Décadas atrás, salvo en ambientes muy intelectuales y círculos de imaginación reducidos, nadie ponía en duda que “la historia es maestra de la vida”. La historia, se pensaba, como depositaria de la gran experiencia humana, encierra en sí un rico depósito de luces y sombras capaces de darnos a conocer el pasado de la humanidad, de ayudarnos a entender un presente, siempre revuelto y convulso, y de orientar pedagógicamente nuestros pasos hacia el futuro. La historia es maestra de la vida.
En este contexto, los ancianos y ancianas, por el mero hecho de haber vivido una historia larga, estaban en condiciones de aportar un caudal de sabiduría útil y beneficioso para la formación de las nuevas generaciones. El anciano Sheila, entre los indios cuna —Islas de San Blas en Panamá— podía repetir ante la asamblea varias veces en la semana la génesis y hazañas de la tribu en el pasado que explican su situación actual y son garantía de supervivencia en el futuro. Además de jefe político, el Sheila es memoria viva de la experiencia colectiva que se transmite, de forma oral, de generación en generación.
Pero la historia, con el paso del tiempo, ha venido cambiando a un ritmo vertiginoso. Las mentes más creativas siempre han desbordado, como las actuales migraciones, todos los límites. Ni la ilustración ni la modernidad se sintieron a gusto con el magisterio de la historia. Tampoco en nuestro ahora, iniciada ya la era del conocimiento o “tiempo axial” (Karl Jaspers), podemos caer en la torpeza de no saber para qué nos sirve la historia. Pudiera ocurrir que se nos estuviera yendo el niño con el agua de la bañera.

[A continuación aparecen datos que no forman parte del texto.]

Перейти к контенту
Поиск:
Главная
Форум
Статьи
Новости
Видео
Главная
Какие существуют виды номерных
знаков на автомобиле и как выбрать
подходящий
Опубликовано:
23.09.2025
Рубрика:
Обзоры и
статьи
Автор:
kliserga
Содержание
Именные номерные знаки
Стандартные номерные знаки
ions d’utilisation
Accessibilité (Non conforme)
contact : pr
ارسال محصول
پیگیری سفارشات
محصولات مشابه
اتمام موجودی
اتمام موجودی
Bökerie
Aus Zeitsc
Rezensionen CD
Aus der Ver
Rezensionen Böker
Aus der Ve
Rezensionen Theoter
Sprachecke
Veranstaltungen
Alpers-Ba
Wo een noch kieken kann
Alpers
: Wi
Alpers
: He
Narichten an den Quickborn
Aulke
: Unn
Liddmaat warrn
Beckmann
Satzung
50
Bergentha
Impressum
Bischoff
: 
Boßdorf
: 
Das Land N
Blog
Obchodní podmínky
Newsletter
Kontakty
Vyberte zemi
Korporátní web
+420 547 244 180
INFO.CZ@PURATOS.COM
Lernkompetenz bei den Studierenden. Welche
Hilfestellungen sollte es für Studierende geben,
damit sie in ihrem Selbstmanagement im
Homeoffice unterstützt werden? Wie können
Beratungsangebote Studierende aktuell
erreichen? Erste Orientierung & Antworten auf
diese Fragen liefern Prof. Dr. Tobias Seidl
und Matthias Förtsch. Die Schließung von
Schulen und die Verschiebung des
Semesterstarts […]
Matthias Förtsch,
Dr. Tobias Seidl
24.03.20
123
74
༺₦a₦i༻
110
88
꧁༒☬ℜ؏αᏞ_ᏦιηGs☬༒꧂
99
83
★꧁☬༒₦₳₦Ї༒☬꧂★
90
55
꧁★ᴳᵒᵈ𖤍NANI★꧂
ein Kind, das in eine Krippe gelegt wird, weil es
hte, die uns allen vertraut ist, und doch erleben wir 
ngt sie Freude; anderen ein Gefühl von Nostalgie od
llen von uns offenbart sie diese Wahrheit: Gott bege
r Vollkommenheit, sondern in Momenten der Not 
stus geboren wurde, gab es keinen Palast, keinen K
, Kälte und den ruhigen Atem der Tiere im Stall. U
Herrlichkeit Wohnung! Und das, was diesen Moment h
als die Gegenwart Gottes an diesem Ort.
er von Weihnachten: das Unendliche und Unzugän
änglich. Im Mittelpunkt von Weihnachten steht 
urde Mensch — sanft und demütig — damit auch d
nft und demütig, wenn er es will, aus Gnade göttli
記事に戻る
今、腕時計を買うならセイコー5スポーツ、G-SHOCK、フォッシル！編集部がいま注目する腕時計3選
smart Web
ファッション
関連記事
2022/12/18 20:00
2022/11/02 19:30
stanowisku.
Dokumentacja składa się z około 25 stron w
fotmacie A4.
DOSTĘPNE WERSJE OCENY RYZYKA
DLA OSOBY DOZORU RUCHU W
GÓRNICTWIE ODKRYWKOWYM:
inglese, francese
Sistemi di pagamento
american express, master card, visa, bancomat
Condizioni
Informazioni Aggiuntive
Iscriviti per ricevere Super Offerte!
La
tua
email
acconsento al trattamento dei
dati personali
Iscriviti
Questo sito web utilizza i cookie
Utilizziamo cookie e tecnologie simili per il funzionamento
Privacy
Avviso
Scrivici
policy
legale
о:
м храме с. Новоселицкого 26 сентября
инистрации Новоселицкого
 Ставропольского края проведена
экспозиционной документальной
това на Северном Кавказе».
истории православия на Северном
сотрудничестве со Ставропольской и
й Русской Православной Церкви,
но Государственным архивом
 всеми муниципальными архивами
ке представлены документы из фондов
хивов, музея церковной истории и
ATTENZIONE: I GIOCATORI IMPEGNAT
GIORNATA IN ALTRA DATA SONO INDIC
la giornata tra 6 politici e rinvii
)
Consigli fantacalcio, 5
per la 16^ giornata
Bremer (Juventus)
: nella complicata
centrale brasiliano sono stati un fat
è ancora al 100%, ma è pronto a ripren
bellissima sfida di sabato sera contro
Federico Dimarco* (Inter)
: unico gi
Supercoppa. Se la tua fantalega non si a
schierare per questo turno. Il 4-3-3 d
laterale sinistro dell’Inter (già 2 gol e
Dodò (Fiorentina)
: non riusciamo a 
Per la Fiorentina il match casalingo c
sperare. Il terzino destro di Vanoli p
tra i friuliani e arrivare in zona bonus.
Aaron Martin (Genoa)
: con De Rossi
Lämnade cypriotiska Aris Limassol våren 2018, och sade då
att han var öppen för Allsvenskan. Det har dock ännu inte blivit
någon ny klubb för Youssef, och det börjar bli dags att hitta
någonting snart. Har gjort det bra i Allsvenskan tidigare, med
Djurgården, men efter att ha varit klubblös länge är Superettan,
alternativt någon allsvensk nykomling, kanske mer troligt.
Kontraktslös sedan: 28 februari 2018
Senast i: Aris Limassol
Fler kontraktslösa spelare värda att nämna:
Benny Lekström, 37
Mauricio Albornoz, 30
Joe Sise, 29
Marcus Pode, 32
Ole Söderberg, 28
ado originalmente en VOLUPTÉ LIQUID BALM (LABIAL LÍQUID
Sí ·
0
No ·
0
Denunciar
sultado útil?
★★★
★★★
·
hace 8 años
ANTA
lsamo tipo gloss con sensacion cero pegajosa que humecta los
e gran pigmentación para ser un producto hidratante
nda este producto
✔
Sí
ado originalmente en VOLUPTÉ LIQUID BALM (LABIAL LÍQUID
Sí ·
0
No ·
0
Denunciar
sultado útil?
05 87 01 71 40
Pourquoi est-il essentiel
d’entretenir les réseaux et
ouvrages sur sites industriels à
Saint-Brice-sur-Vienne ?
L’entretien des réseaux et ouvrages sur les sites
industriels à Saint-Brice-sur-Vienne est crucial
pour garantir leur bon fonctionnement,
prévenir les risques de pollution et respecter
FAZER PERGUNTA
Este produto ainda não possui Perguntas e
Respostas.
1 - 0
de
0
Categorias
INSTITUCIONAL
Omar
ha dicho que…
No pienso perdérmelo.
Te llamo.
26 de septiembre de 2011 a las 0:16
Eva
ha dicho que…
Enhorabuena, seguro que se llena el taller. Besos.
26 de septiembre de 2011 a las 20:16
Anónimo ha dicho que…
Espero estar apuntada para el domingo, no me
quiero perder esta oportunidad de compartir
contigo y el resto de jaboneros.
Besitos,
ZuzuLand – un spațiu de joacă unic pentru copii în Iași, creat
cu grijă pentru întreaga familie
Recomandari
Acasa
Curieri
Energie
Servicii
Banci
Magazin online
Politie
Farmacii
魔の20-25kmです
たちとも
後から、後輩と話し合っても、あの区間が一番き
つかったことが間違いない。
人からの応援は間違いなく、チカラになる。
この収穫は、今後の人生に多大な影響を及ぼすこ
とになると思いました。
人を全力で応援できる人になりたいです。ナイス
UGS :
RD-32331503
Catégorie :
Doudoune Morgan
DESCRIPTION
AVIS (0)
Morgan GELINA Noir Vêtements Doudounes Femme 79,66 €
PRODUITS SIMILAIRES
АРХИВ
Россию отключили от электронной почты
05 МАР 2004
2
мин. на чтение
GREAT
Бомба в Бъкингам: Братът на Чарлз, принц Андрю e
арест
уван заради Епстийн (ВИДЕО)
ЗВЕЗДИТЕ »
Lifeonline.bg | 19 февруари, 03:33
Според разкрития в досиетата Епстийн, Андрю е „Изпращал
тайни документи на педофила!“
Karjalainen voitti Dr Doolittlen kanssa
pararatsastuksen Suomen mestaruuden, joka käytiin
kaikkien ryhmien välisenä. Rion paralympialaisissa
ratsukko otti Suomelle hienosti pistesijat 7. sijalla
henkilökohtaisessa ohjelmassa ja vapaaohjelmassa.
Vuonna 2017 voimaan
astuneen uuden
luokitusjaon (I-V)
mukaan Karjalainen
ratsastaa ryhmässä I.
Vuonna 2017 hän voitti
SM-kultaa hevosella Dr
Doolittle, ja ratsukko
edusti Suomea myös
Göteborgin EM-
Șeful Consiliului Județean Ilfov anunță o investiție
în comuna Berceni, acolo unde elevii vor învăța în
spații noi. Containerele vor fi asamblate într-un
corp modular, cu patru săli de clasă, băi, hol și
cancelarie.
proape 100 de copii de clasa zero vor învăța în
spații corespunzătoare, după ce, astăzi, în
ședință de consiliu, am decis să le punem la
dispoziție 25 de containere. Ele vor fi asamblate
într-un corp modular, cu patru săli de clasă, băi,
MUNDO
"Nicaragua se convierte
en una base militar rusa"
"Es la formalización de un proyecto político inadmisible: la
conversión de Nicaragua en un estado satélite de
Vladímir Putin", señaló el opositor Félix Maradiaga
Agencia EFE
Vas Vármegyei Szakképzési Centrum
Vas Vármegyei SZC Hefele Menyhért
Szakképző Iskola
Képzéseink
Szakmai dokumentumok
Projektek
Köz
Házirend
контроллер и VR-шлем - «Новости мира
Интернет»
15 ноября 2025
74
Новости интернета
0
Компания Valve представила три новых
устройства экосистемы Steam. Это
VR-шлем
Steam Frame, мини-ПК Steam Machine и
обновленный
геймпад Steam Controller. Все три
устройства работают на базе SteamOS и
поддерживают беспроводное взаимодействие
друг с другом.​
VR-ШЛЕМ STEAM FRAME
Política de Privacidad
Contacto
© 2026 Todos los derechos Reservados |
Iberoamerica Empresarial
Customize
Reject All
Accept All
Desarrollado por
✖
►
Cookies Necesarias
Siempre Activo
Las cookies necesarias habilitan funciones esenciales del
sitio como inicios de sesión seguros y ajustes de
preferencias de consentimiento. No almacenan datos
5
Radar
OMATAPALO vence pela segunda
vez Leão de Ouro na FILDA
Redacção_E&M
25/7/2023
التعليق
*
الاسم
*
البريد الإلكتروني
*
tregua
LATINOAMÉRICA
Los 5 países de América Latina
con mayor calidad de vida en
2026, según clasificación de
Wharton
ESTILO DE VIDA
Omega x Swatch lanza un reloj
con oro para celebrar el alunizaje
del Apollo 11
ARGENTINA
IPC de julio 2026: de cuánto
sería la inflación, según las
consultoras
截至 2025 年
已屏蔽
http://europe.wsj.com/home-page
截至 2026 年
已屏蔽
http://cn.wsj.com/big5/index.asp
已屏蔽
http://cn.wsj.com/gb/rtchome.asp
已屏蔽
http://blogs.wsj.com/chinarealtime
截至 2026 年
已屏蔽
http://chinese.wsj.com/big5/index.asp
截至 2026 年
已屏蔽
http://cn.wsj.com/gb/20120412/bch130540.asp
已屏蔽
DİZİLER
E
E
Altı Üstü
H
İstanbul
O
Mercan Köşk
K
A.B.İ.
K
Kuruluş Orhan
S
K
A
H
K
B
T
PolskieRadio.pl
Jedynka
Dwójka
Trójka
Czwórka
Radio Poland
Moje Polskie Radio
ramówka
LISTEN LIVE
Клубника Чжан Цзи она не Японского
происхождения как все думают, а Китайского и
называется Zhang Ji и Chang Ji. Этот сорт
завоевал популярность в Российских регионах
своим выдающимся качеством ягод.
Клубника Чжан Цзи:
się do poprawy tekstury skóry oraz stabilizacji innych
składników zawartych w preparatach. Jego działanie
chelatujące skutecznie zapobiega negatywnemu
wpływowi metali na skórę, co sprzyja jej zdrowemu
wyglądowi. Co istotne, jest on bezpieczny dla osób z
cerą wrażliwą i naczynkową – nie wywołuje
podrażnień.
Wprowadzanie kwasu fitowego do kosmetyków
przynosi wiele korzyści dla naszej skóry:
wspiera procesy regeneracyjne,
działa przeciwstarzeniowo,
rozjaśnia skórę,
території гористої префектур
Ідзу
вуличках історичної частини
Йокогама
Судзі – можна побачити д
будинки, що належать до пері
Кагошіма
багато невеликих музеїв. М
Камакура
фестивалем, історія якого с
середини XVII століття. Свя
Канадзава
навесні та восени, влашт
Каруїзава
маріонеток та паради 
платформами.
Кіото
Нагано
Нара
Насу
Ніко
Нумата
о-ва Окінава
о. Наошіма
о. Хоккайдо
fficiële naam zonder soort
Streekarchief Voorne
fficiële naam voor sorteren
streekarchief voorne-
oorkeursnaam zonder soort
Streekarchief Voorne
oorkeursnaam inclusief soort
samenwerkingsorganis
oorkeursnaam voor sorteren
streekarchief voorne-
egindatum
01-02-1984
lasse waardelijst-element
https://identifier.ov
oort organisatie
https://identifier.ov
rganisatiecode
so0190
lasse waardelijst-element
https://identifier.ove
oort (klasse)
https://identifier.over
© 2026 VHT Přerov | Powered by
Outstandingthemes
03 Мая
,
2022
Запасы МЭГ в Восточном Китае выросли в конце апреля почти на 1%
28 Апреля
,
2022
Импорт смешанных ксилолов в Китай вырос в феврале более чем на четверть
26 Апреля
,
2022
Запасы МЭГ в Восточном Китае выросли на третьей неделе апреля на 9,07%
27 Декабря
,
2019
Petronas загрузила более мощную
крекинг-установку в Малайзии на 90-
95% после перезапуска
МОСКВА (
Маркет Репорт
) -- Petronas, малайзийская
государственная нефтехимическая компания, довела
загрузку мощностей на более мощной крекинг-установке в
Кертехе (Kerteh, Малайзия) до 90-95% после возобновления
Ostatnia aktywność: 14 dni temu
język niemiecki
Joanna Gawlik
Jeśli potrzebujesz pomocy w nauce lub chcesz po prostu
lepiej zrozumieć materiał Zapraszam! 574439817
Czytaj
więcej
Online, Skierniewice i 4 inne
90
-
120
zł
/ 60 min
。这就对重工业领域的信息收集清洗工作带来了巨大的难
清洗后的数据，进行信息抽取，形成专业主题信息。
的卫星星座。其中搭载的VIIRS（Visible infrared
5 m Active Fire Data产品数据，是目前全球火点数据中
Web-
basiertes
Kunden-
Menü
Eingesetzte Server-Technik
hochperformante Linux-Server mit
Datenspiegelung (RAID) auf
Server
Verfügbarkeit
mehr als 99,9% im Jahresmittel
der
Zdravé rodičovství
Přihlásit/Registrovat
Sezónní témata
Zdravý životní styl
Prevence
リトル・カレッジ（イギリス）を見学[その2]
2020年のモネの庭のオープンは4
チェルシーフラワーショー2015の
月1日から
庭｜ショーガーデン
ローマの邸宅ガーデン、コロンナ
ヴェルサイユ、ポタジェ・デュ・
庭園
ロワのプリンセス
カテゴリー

Bajo el reinado de la telemática, todo se define por la instantaneidad y simultaneidad. ¿Para qué nos sirve entonces la experiencia del pasado que, por más que lo intentemos, no va a volver a repetirse? Además del interés por lo que fue y ya no es, ¿qué puede aportar a un ahora, siempre volátil y escurridizo, o a un futuro que no existe porque aún no ha llegado a ser?
Lo que son las vías para el paso rápido del tren, es la historia para el ritmo vertiginoso del tiempo: duración y suceso, continuum y volatilidad, vivencia y mecánica se asocian en la instantaneidad y simultaneidad de cada momento. Difícil separar las dos dimensiones si no es meramente en el concepto.
Ya desde el siglo IV lo advertía San Agustín en el siempre sugestivo libro de las Confesiones: “Resulta claro y evidente que ni lo futuro ni lo pasado son, y no puede decirse con propiedad que los tiempos son tres: pasado, presente y futuro. Más propiamente debiera decirse que los tiempos son tres: presente de lo pasado, presente de lo presente y presente de lo futuro. En efecto, estos tres modos son, de algún modo, en el alma y no veo otra forma de comprenderlo: el presente de lo pasado es la memoria, el presente de lo presente, la atención, el presente de lo futuro, la expectación” (Libro XI, cap. 27).
No puede ser esta mera introducción el mejor lugar para dar respuesta a estas cuestiones que han calentado la cabeza de tantas personas en la ya larga trayectoria humana. Las colaboraciones que siguen, por encima de la dificultad teórica, tienen por objeto aportar elementos para una solución práctica y realista, útil, de la historia.
Pero no deja de llamar la atención que desde Utopía, que justamente se coloca del otro lado de la historia, nos veamos obligados a hacer hoy este tipo de cuestionamientos. Por el mero hecho de existir, Utopía ya está anunciando que hay mucha realidad que no cabe en la historia. Cada punto de la historia es una encrucijada en la que ninguna de las posibilidades a nuestro alcance está determinada a ser inevitable. Ni las fijaciones geográficas, ni las biográficas, ni las económicas, ni aún las dogmáticas son definitivamente tan cerradas para no dejar siempre algún margen a la sorpresa.
Con toda legitimidad nos preguntamos en las siguientes páginas por la utilidad de la historia en nuestro ahora. Modestamente, queremos seguir la fantasía de aquellos espíritus románticos que, desde la música y la poesía, lograron romper la férrea dictadura del clasicismo para abrir las puertas a otra estética diferente.